— Work order —
The response must consist of the lines below from the one with "en plus de quelques douceurs du moment! Au" through the one with "recueillir en silence.", exactly as they appear and with both ends kept.

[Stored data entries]
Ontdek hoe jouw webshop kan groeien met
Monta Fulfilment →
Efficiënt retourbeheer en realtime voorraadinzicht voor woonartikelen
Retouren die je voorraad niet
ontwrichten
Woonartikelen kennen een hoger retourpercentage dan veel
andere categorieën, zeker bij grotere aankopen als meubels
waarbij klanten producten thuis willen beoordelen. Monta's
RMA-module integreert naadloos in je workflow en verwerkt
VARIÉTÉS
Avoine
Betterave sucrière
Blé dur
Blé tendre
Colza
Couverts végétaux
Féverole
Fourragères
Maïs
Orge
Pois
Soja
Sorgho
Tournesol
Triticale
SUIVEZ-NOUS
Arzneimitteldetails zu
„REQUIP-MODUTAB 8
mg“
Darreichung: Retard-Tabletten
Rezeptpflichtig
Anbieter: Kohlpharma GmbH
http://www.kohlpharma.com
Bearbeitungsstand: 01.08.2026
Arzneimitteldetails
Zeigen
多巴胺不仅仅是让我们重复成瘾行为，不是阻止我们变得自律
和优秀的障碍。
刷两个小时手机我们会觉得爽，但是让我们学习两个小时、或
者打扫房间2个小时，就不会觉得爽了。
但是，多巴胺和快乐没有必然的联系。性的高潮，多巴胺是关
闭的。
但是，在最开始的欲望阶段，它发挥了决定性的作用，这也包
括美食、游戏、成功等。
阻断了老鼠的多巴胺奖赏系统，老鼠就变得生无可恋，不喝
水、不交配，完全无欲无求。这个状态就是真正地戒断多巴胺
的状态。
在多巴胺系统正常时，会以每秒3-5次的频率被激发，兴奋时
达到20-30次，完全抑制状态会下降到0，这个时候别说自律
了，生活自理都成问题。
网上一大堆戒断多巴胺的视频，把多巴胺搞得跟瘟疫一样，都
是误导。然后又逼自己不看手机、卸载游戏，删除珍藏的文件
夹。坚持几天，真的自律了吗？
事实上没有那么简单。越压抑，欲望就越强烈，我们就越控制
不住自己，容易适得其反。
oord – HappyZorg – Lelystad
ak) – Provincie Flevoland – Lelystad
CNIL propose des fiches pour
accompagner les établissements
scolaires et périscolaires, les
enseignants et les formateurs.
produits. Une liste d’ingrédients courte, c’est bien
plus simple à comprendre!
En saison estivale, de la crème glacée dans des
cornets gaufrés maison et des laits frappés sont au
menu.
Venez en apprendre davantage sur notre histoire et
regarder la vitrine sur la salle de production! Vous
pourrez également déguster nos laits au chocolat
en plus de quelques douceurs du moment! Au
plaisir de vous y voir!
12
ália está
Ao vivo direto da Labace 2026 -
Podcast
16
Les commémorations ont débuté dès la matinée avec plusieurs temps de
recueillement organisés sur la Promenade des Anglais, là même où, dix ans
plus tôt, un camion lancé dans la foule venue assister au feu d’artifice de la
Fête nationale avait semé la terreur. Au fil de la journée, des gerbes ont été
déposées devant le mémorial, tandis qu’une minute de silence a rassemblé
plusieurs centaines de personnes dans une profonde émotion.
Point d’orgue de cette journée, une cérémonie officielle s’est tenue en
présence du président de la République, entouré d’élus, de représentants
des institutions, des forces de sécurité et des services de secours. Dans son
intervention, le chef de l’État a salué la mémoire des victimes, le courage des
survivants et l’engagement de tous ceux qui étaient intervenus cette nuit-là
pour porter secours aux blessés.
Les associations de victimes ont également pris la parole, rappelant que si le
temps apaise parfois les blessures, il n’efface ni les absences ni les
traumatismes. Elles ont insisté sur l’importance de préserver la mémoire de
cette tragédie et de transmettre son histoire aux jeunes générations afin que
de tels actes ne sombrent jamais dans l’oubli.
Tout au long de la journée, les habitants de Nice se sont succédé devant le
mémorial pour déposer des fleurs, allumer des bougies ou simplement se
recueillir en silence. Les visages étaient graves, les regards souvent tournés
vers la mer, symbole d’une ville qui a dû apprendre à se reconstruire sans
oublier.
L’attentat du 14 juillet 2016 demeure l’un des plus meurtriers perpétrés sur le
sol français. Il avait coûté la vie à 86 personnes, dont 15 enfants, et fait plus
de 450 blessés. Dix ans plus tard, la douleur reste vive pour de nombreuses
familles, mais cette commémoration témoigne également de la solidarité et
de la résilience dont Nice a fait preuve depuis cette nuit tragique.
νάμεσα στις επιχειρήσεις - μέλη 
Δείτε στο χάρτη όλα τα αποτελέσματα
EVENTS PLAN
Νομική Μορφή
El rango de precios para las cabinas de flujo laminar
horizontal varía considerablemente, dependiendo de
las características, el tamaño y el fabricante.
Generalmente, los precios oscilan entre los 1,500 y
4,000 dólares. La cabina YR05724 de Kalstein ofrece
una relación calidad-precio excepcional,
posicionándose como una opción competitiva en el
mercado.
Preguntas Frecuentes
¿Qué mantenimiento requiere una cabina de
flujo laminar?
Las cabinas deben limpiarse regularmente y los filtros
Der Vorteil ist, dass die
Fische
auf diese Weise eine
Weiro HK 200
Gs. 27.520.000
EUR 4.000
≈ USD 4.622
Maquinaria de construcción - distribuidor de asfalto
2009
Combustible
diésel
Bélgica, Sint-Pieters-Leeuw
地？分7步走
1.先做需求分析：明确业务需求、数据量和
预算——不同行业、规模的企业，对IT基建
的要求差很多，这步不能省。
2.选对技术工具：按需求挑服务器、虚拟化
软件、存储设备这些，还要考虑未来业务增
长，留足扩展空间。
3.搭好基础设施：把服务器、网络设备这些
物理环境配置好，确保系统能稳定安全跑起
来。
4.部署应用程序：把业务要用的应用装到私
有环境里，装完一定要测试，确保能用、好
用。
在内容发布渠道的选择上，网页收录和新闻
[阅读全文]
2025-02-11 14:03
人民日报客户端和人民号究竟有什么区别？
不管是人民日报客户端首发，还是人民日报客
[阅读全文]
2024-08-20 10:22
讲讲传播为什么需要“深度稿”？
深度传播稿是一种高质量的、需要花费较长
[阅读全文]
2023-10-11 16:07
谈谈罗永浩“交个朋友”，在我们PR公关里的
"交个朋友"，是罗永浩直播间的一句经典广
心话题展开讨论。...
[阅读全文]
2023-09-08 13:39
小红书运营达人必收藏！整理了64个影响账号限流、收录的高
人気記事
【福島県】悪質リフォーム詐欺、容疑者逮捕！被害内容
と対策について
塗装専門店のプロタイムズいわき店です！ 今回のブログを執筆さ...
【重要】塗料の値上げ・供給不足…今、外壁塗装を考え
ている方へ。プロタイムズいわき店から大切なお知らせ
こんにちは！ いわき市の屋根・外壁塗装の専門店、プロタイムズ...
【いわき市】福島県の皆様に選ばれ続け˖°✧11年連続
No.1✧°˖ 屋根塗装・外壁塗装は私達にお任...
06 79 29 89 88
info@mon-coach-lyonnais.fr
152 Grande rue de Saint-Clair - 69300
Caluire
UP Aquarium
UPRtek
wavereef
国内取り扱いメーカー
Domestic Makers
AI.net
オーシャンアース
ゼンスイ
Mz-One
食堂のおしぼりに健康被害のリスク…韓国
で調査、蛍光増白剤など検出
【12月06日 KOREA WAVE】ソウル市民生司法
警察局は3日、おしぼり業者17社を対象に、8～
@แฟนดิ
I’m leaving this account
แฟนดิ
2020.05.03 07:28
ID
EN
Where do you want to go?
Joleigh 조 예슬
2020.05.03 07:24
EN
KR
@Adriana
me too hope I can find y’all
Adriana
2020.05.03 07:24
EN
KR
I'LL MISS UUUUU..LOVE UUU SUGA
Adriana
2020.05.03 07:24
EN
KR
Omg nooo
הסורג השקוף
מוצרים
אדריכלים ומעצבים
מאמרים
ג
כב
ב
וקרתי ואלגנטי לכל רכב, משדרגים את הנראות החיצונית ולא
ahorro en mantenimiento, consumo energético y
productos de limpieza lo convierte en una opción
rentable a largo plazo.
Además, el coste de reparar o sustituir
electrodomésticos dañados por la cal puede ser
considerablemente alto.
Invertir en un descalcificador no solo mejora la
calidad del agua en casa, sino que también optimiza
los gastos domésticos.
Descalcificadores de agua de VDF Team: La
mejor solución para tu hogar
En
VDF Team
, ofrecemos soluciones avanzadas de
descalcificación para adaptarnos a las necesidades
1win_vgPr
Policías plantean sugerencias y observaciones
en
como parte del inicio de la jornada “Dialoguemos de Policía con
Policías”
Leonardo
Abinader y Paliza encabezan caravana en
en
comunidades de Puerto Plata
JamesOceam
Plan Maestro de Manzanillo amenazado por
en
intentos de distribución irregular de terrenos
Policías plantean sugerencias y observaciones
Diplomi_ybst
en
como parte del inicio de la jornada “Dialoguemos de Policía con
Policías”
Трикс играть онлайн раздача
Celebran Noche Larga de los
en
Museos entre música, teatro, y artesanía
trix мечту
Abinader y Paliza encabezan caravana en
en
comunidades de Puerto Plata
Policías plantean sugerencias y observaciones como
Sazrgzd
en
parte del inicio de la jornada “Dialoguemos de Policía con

— Exercise response —
en plus de quelques douceurs du moment! Au
plaisir de vous y voir!
12
ália está
Ao vivo direto da Labace 2026 -
Podcast
16
Les commémorations ont débuté dès la matinée avec plusieurs temps de
recueillement organisés sur la Promenade des Anglais, là même où, dix ans
plus tôt, un camion lancé dans la foule venue assister au feu d’artifice de la
Fête nationale avait semé la terreur. Au fil de la journée, des gerbes ont été
déposées devant le mémorial, tandis qu’une minute de silence a rassemblé
plusieurs centaines de personnes dans une profonde émotion.
Point d’orgue de cette journée, une cérémonie officielle s’est tenue en
présence du président de la République, entouré d’élus, de représentants
des institutions, des forces de sécurité et des services de secours. Dans son
intervention, le chef de l’État a salué la mémoire des victimes, le courage des
survivants et l’engagement de tous ceux qui étaient intervenus cette nuit-là
pour porter secours aux blessés.
Les associations de victimes ont également pris la parole, rappelant que si le
temps apaise parfois les blessures, il n’efface ni les absences ni les
traumatismes. Elles ont insisté sur l’importance de préserver la mémoire de
cette tragédie et de transmettre son histoire aux jeunes générations afin que
de tels actes ne sombrent jamais dans l’oubli.
Tout au long de la journée, les habitants de Nice se sont succédé devant le
mémorial pour déposer des fleurs, allumer des bougies ou simplement se
recueillir en silence. Les visages étaient graves, les regards souvent tournés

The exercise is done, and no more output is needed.